Ince Group has reported that revenue increased 87% to £98.5m this year, nearly double the £52.6m it booked last year, despite disruption from the coronavirus pandemic. Operating profit was up 72%, rising to £26.2m from £15.2m in the year earlier period, with adjusted profit at £8m.

REAL ESTATE

Purplebricks revenue dips

Purplebricks has reported that group revenue declined 2% to £111.1m for the year ending April 30, down from £113.8m last year. UK revenue was flat during the first 10 months and 11% down for the full year. Chief executive Vic Darvey noted that more than 90% of the homes sold through the platform are worth under £500,000, meaning that most users have benefited from the government’s stamp duty holiday.

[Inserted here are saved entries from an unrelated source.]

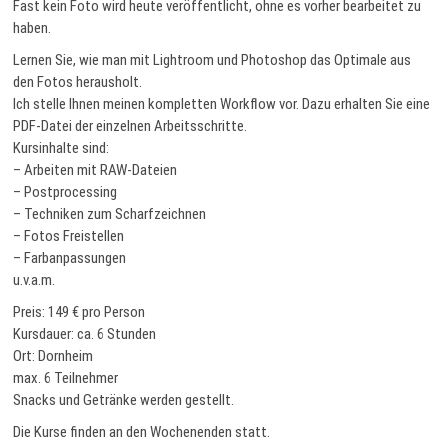
Fast kein Foto wird heute veröffentlicht, ohne es vorher bearbeitet zu
haben.
Lernen Sie, wie man mit Lightroom und Photoshop das Optimale aus
den Fotos herausholt.
Ich stelle Ihnen meinen kompletten Workflow vor. Dazu erhalten Sie eine
PDF-Datei der einzelnen Arbeitsschritte.
Kursinhalte sind:
– Arbeiten mit RAW-Dateien
– Postprocessing
– Techniken zum Scharfzeichnen
– Fotos Freistellen
– Farbanpassungen
u.v.a.m.
Preis: 149 € pro Person
Kursdauer: ca. 6 Stunden
Ort: Dornheim
max. 6 Teilnehmer
Snacks und Getränke werden gestellt.
Die Kurse finden an den Wochenenden statt.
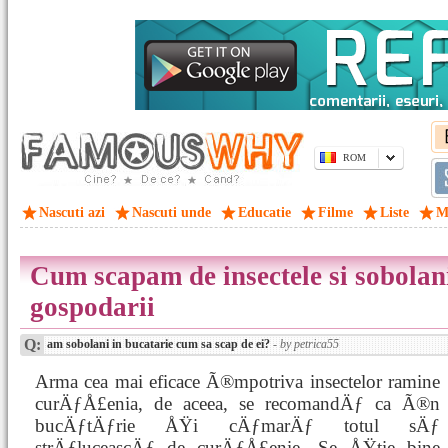
ROM
Nascuti azi
Nascuti unde
Educatie
Filme
Liste
M
Cum scapam de insectele si sobolanii
gospodarii
Q:
am sobolani in bucatarie cum sa scap de ei?
- by petrica55
Arma cea mai eficace Ã®mpotriva insectelor ramine
curÄƒÅ£enia, de aceea, se recomandÄƒ ca Ã®n
bucÄƒtÄƒrie ÅŸi cÄƒmarÄƒ totul sÄƒ
strÄƒluceascÄƒ de curÄƒÅ£enie. Se ÅŸtie bine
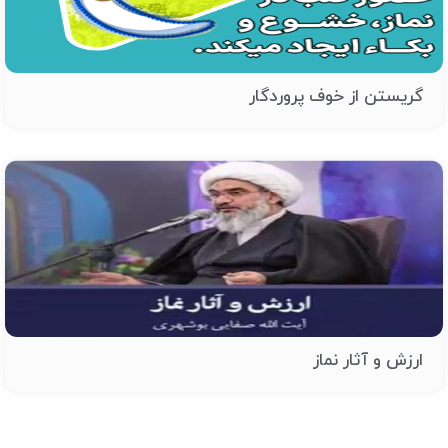
گریستن از خوف پروردگار
ارزش و آثار نماز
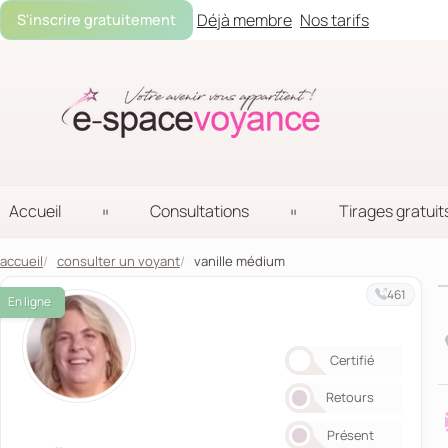
Déjà membre
Nos tarifs
S'inscrire gratuitement
Accueil
Consultations
Tirages gratuit
accueil
consulter un voyant
vanille médium
461
En ligne
Certifié
Retours
Présent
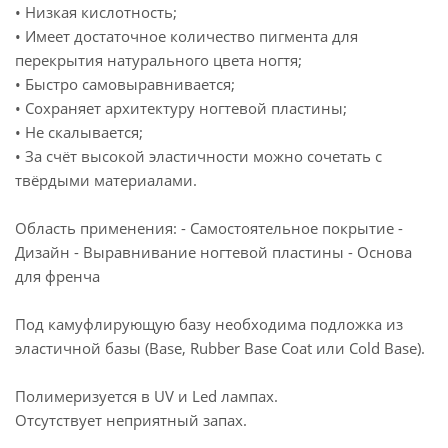
• Низкая кислотность;
• Имеет достаточное количество пигмента для
перекрытия натурального цвета ногтя;
• Быстро самовыравнивается;
• Сохраняет архитектуру ногтевой пластины;
• Не скалывается;
• За счёт высокой эластичности можно сочетать с
твёрдыми материалами.
Область применения: - Самостоятельное покрытие -
Дизайн - Выравнивание ногтевой пластины - Основа
для френча
Под камуфлирующую базу необходима подложка из
эластичной базы (Base, Rubber Base Coat или Cold Base).
Полимеризуется в UV и Led лампах.
Отсутствует неприятный запах.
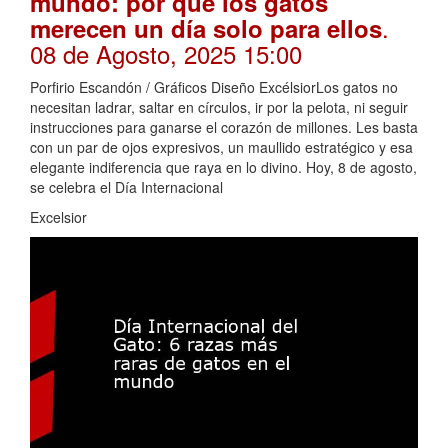
mundo: por qué los gatos
.
merecen un día solo para ellos
08 de Agosto, 2025 15:00
Porfirio Escandón / Gráficos Diseño ExcélsiorLos gatos no
necesitan ladrar, saltar en círculos, ir por la pelota, ni seguir
instrucciones para ganarse el corazón de millones. Les basta
con un par de ojos expresivos, un maullido estratégico y esa
elegante indiferencia que raya en lo divino. Hoy, 8 de agosto,
se celebra el Día Internacional
Excelsior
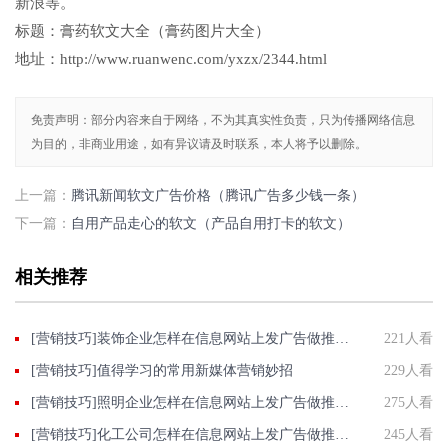
新浪等。
标题：膏药软文大全（膏药图片大全）
地址：http://www.ruanwenc.com/yxzx/2344.html
免责声明：部分内容来自于网络，不为其真实性负责，只为传播网络信息
为目的，非商业用途，如有异议请及时联系，本人将予以删除。
上一篇：
腾讯新闻软文广告价格（腾讯广告多少钱一条）
下一篇：
自用产品走心的软文（产品自用打卡的软文）
相关推荐
[营销技巧]装饰企业怎样在信息网站上发广告做推广提高产品知名度呢
221人看
[营销技巧]值得学习的常用新媒体营销妙招
229人看
[营销技巧]照明企业怎样在信息网站上发广告做推广提高产品知名度呢
275人看
[营销技巧]化工公司怎样在信息网站上发广告做推广提高产品知名度呢
245人看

Hammerson considering rights issue

Hammerson is seeking to boost its finances amid the coronavirus pandemic, with the retail landlord considering tapping investors for as much as £600m. This comes as the company confirms it is in advanced negotiations for a 50% stake in Via Outlets to be sold to joint venture partner APG. The landlord could reportedly raise up to £800m from a rights issue in combination with the proceeds of the Via Outlets sale.

RETAIL

DW Sports administration puts 1,700 jobs at risk

Sports retailer and gym group DW Sports has fallen into administration, with 1,700 jobs at risk. The company, which operated 73 gyms and 75 retail sites, announced plans to shut 25 of its stores last month. The rest are expected to trade under administration for as long as stock is available in the hope of finding a buyer.